REQUIRED ACTION ::
Please produce a character-exact copy of the listing that follows, omitting all images.

COLLECTED DATA ::

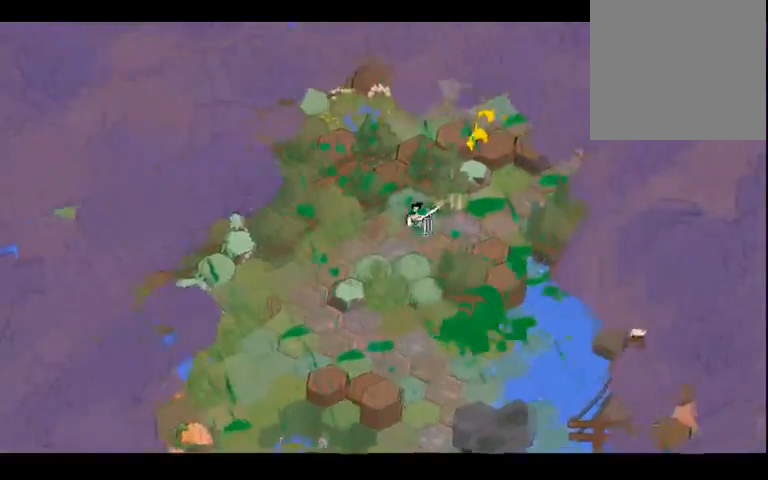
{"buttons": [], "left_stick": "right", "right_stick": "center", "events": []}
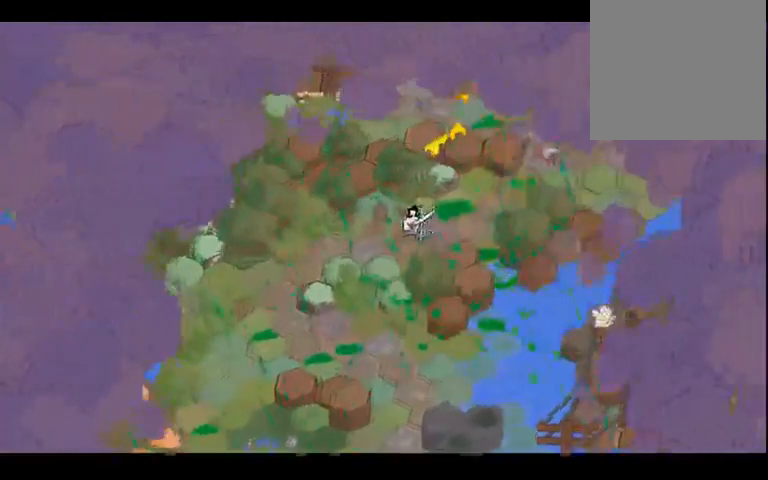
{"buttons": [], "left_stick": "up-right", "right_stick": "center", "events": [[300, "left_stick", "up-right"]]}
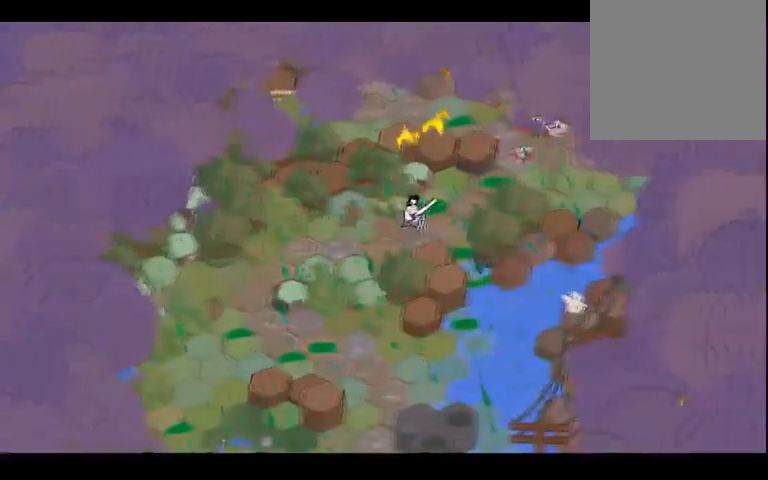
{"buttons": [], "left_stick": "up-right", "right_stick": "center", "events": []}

WRITTEN RESPONSE ::
{"buttons": [], "left_stick": "right", "right_stick": "center", "events": []}
{"buttons": [], "left_stick": "up-right", "right_stick": "center", "events": [[300, "left_stick", "up-right"]]}
{"buttons": [], "left_stick": "up-right", "right_stick": "center", "events": []}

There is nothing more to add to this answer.